AIM OF THE EXERCISE: The lines to extract run from the start of the records through the line with "現場でチャレンジする方のヒントとしてお持ち帰りいただ", both ends included; drop the pictures.

Saved data entries:
◆ ◆ ◆
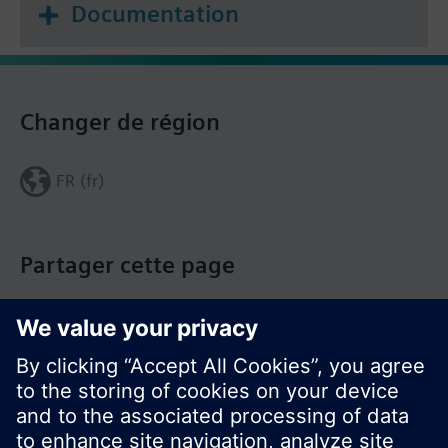
Documentation
création et la mise en place de programmes
horaires centraux et locaux pour
l'automatisation
Application de tendance pour la création et
Changer de région
l'évaluation de données à court et à long terme
ainsi que des vues comparatives des tendances
Éditeur d'états pour évaluer les données
FR (fr)
d'exploitation actuelles et les tendances dans
des listes, des tableaux et des graphiques dans
une mise en page libre
Partager cette page
Traitement assisté des événements et des
alarmes pour le traitement sécurisé des
procédures d'exploitation le long d'une
séquence de traitement lors de l'apparition
d'alarmes importantes et critiques
Fonctionnement de Desigo CC via l'interface
Web pour les applications mobiles (le
fonctionnement simultané de 5 sessions est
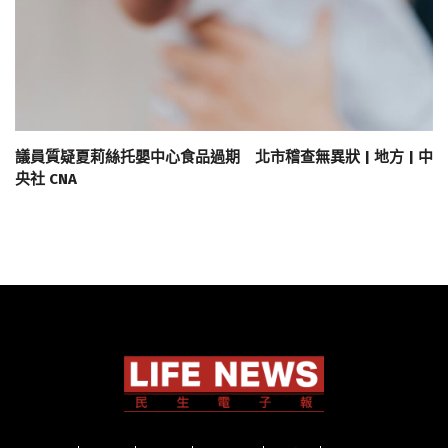
議員質疑夏莉絲托嬰中心食品過期 北市稽查無異狀 | 地方 | 中
央社 CNA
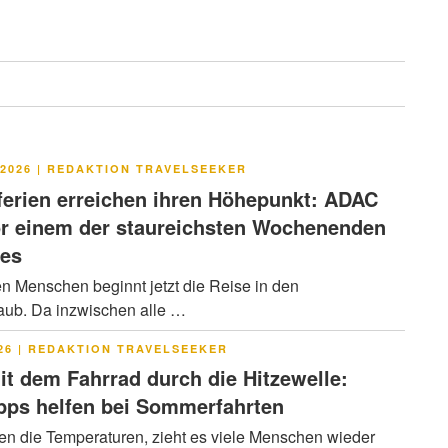
LICHT
2026
|
REDAKTION TRAVELSEEKER
rien erreichen ihren Höhepunkt: ADAC
or einem der staureichsten Wochenenden
res
en Menschen beginnt jetzt die Reise in den
ub. Da inzwischen alle …
LICHT
26
|
REDAKTION TRAVELSEEKER
it dem Fahrrad durch die Hitzewelle:
pps helfen bei Sommerfahrten
en die Temperaturen, zieht es viele Menschen wieder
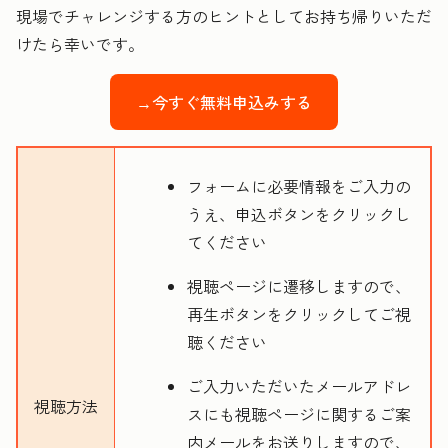
現場でチャレンジする方のヒントとしてお持ち帰りいただ
けたら幸いです。
→今すぐ無料申込みする
フォームに必要情報をご入力の
うえ、申込ボタンをクリックし
てください
視聴ページに遷移しますので、
再生ボタンをクリックしてご視
聴ください
ご入力いただいたメールアドレ
視聴方法
スにも視聴ページに関するご案
内メールをお送りしますので、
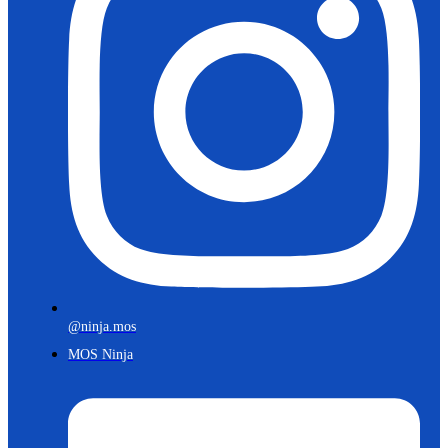
@ninja.mos
MOS Ninja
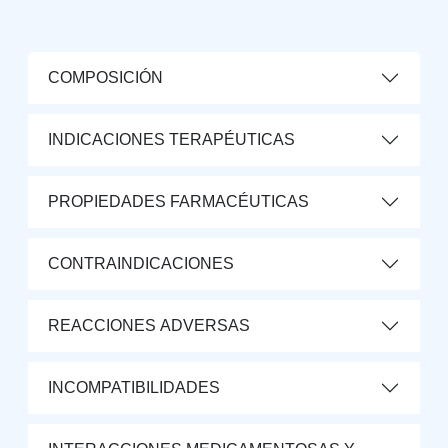
COMPOSICIÓN
INDICACIONES TERAPÉUTICAS
PROPIEDADES FARMACÉUTICAS
CONTRAINDICACIONES
REACCIONES ADVERSAS
INCOMPATIBILIDADES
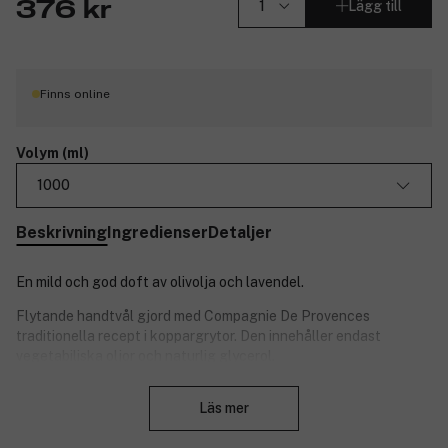
Lägg till
376 kr
Finns online
Volym (ml)
1000
Beskrivning
Ingredienser
Detaljer
En mild och god doft av olivolja och lavendel.
Flytande handtvål gjord med Compagnie De Provences
traditionella recept i koppargrytor. Den innehåller endast
vegetabiliska oljor och naturlig glycerol.
Stäng
Tvålarna från Compagnie De Provence ger näring och är
Läs mer
mjukgörande för huden, samtidigt som de är koncentrerade och
dryga att använda. En 500 ml stor flaska räcker till ca 250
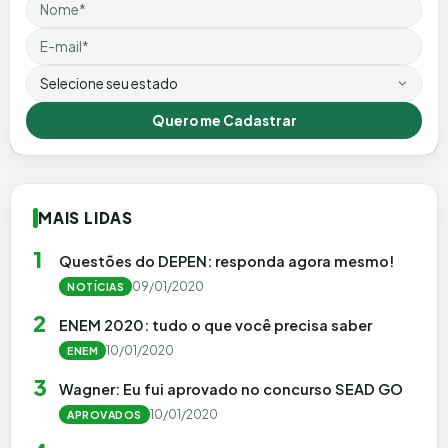
Nome
Email
Estado
Quero me Cadastrar
MAIS LIDAS
1
Questões do DEPEN: responda agora mesmo!
09/01/2020
NOTÍCIAS
2
ENEM 2020: tudo o que você precisa saber
10/01/2020
ENEM
3
Wagner: Eu fui aprovado no concurso SEAD GO
10/01/2020
APROVADOS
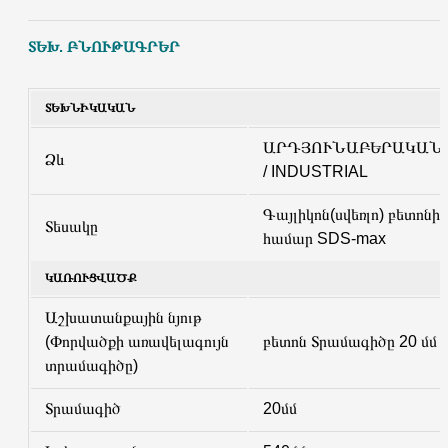
ՏԵԽ. ԲՆՈՒԹԱԳՐԵՐ
ՏԵԽՆԻԿԱԿԱՆ
ԱՐԴՅՈՒՆԱԲԵՐԱԿԱՆ
Ձև
/ INDUSTRIAL
Գայլիկոն(սվեռլո) բետոնի
Տեսակը
համար SDS-max
ԿԱՌՈՒՑՎԱԾՔ
Աշխատանքային նյութ
(Փորվածքի առավելագույն
բետոն Տրամագիծը 20 մմ
տրամագիծը)
Տրամագիծ
20մմ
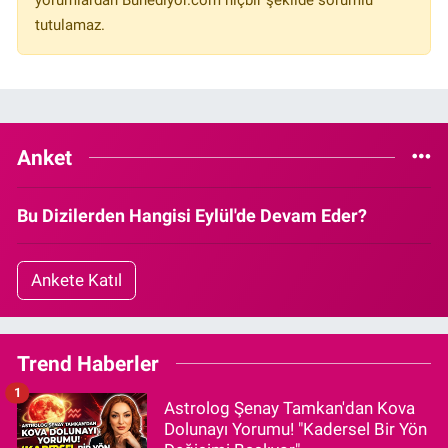
yorumlardan Bunediyor.com hiçbir şekilde sorumlu
tutulamaz.
Anket
Bu Dizilerden Hangisi Eylül'de Devam Eder?
Ankete Katıl
Trend Haberler
1
Astrolog Şenay Tamkan'dan Kova
Dolunayı Yorumu! "Kadersel Bir Yön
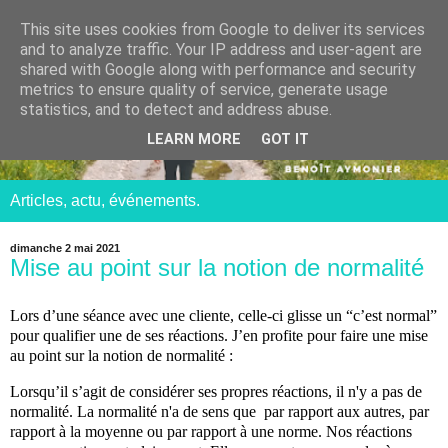
This site uses cookies from Google to deliver its services
and to analyze traffic. Your IP address and user-agent are
shared with Google along with performance and security
metrics to ensure quality of service, generate usage
statistics, and to detect and address abuse.
LEARN MORE
GOT IT
Articles, actu, événements.
dimanche 2 mai 2021
Mise au point sur la notion de normalité
Lors d’une séance avec une cliente, celle-ci glisse un “c’est normal”
pour qualifier une de ses réactions. J’en profite pour faire une mise
au point sur la notion de normalité :
Lorsqu’il s’agit de considérer ses propres réactions, il n'y a pas de
normalité. La normalité n'a de sens que par rapport aux autres, par
rapport à la moyenne ou par rapport à une norme. Nos réactions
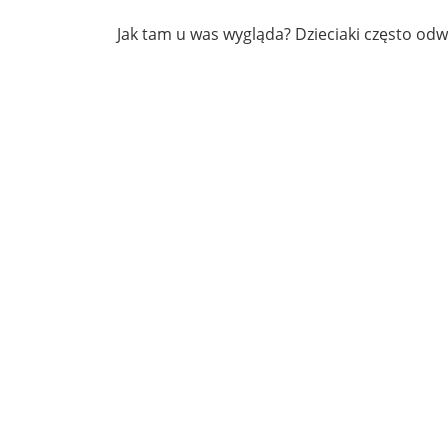
Jak tam u was wygląda? Dzieciaki często odw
◆ ◆ ◆
EXERCISE RESULT:
Documentation
création et la mise en place de programmes
horaires centraux et locaux pour
l'automatisation
Application de tendance pour la création et
Changer de région
l'évaluation de données à court et à long terme
ainsi que des vues comparatives des tendances
Éditeur d'états pour évaluer les données
FR (fr)
d'exploitation actuelles et les tendances dans
des listes, des tableaux et des graphiques dans
une mise en page libre
Partager cette page
Traitement assisté des événements et des
alarmes pour le traitement sécurisé des
procédures d'exploitation le long d'une
séquence de traitement lors de l'apparition
d'alarmes importantes et critiques
Fonctionnement de Desigo CC via l'interface
Web pour les applications mobiles (le
fonctionnement simultané de 5 sessions est
議員質疑夏莉絲托嬰中心食品過期 北市稽查無異狀 | 地方 | 中
央社 CNA
LICHT
2026
|
REDAKTION TRAVELSEEKER
rien erreichen ihren Höhepunkt: ADAC
or einem der staureichsten Wochenenden
res
en Menschen beginnt jetzt die Reise in den
ub. Da inzwischen alle …
LICHT
26
|
REDAKTION TRAVELSEEKER
it dem Fahrrad durch die Hitzewelle:
pps helfen bei Sommerfahrten
en die Temperaturen, zieht es viele Menschen wieder
現場でチャレンジする方のヒントとしてお持ち帰りいただ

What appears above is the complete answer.